直到联军兵临城下,或者新的转机出现——她孤身在宫内,不谙顾星朗运筹,能做的实在有限。
“满尤姑娘编排得一出好词!”庄王冷哼,复向肖贲,“遗诏从来不存,不过是平度侯为争君位的把戏!”
又或拖延时间等待女君归朝的把戏。肖贲静观眼前内讧。“既如此,照白国百余年传统、照整个大陆君位承袭之顺序,庄王在平度侯之前。”
“庄王、荣王与滑国公密备多时、攻占国都,是为谋逆!”平度侯高声。
“女君即位乃是太后与竞庭歌阴谋,去夏遗诏分明存真伪之辨!”庄王亦高声,“只因事发突然,洛王与安王先后命丧引凰台,宗室不及反应,才让女君钻了空子!先君若有心立公主为储,在位几十年为何从无旨意!而太后是女君生母,显然于最后时刻听从了竞庭歌谗言,假传遗诏,冒此女子袭君位之大不韪!今宗室占韵水,绝非谋逆,乃正社稷!”
冬夜已至,冷寂的韵水皇宫再起争执。祁南之西山岭中也冷寂,顾星朗与柴一诺携小队人马始终歇林间,除了接信报看信报,倒也无事可做。

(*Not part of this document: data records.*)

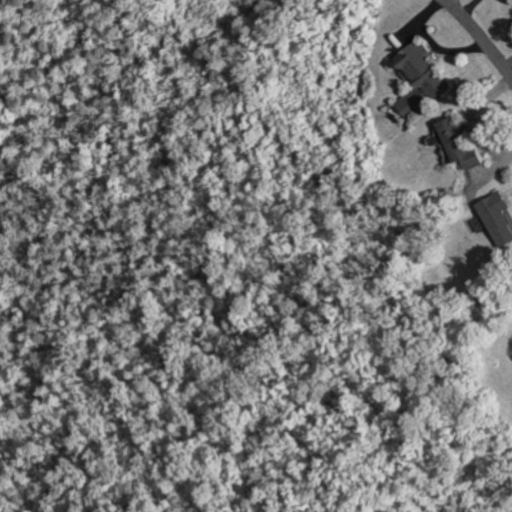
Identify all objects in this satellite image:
road: (466, 6)
road: (479, 39)
road: (429, 44)
road: (507, 66)
building: (418, 80)
road: (472, 118)
building: (456, 141)
building: (496, 218)
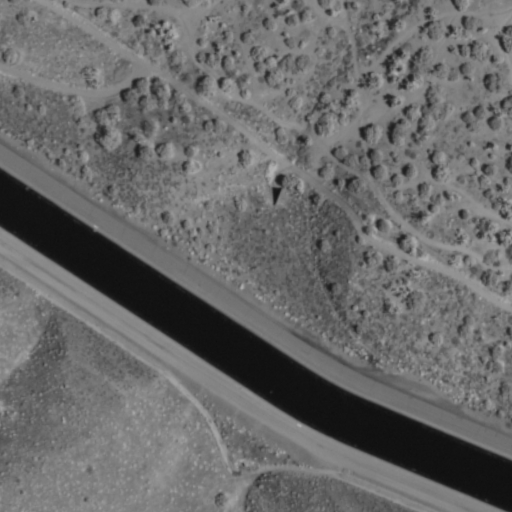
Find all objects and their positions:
road: (249, 309)
road: (230, 390)
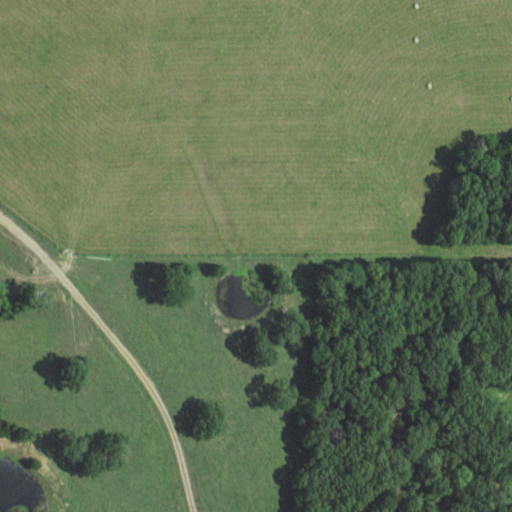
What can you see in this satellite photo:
road: (122, 346)
road: (487, 495)
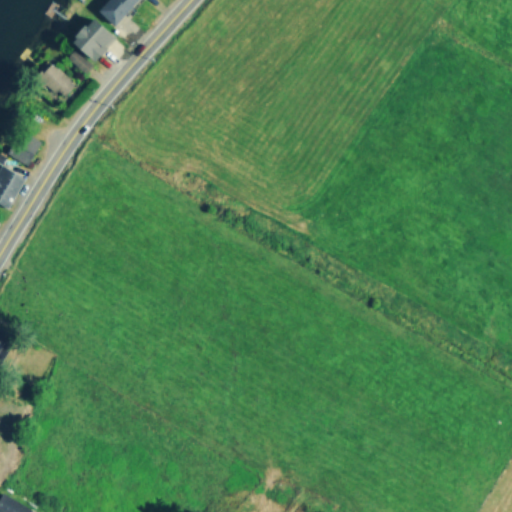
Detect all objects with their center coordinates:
building: (109, 8)
building: (110, 8)
building: (86, 36)
building: (86, 37)
building: (74, 59)
building: (74, 60)
building: (50, 78)
building: (51, 78)
road: (85, 120)
building: (19, 145)
building: (19, 146)
building: (6, 183)
building: (6, 184)
crop: (289, 270)
building: (1, 332)
building: (1, 333)
building: (10, 505)
building: (10, 505)
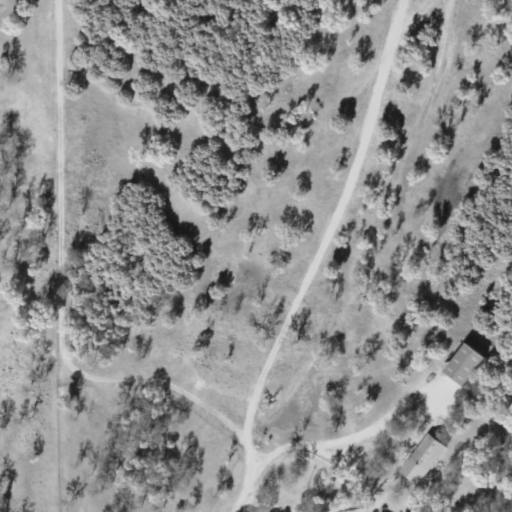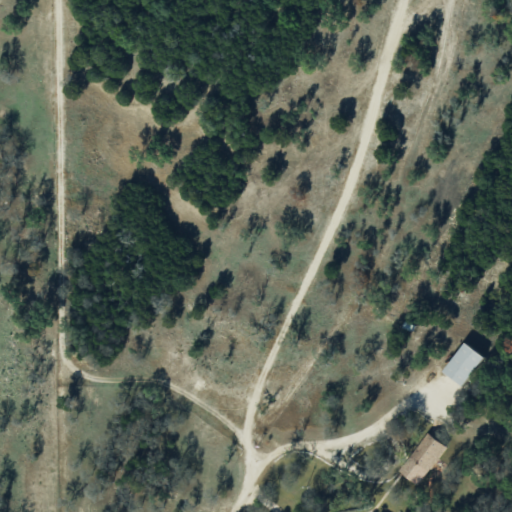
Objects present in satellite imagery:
building: (462, 363)
road: (347, 438)
building: (422, 458)
road: (247, 489)
road: (264, 497)
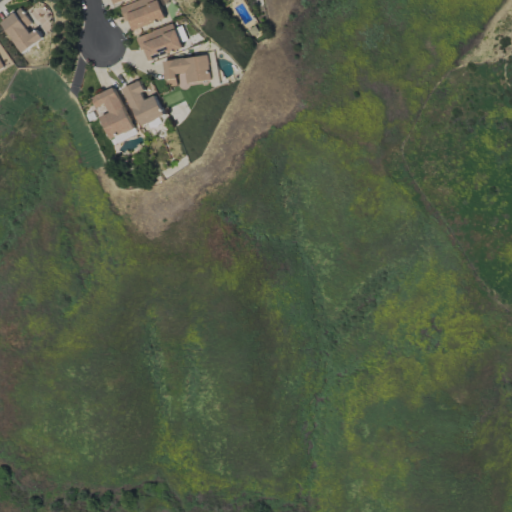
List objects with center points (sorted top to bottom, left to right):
building: (115, 0)
building: (143, 12)
road: (100, 23)
building: (23, 31)
building: (160, 42)
building: (2, 64)
building: (187, 69)
building: (143, 104)
building: (113, 112)
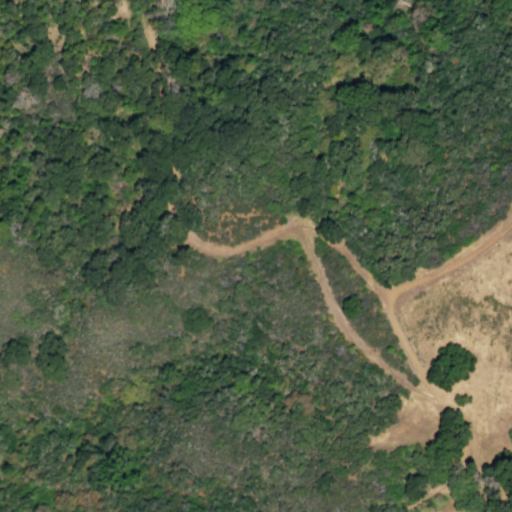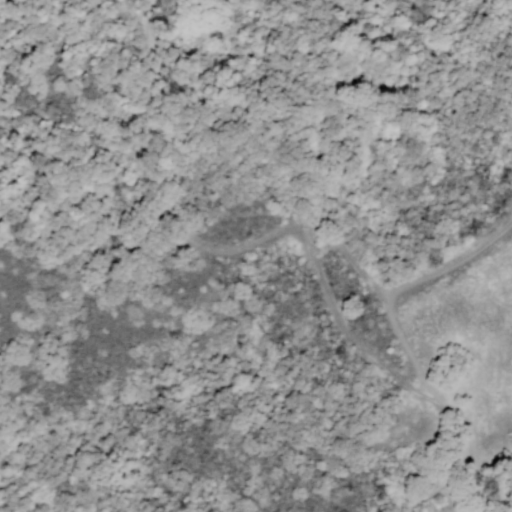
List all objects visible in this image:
road: (297, 225)
road: (450, 266)
road: (343, 331)
road: (453, 477)
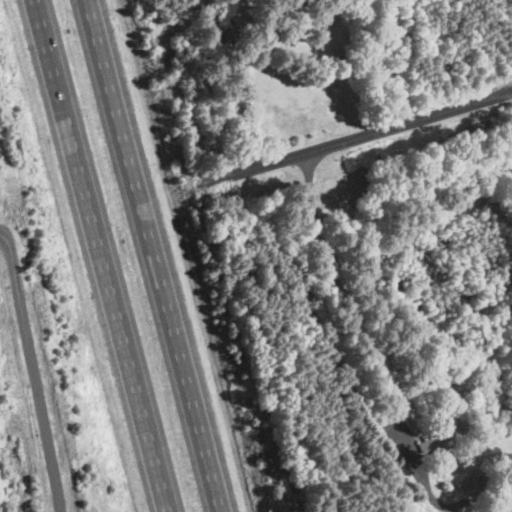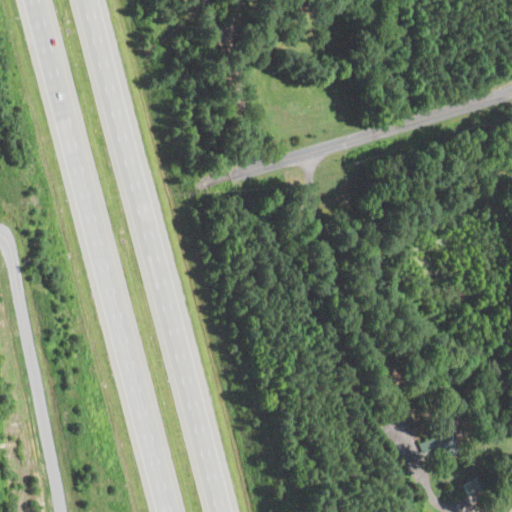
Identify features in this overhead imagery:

“禁军五万于一个时辰前出霁都,算起来,此时该已近燕门郡。”柴一诺低声。
“你父亲带兵极有一套,又兼骠骑将军府威望,行军比多数将领更具成效,情势这般,照我说,恐已过了燕门郡。”
信报有延迟,当刻事只能掐算。
“虽是长公主下的旨意,但满朝皆知是珮夫人定夺,委实——”
许因一昼夜相伴,许因顾星朗身上夜行衣模糊了身份位置,许因这般挨坐太似少年时,谨慎如柴一诺也险些失言。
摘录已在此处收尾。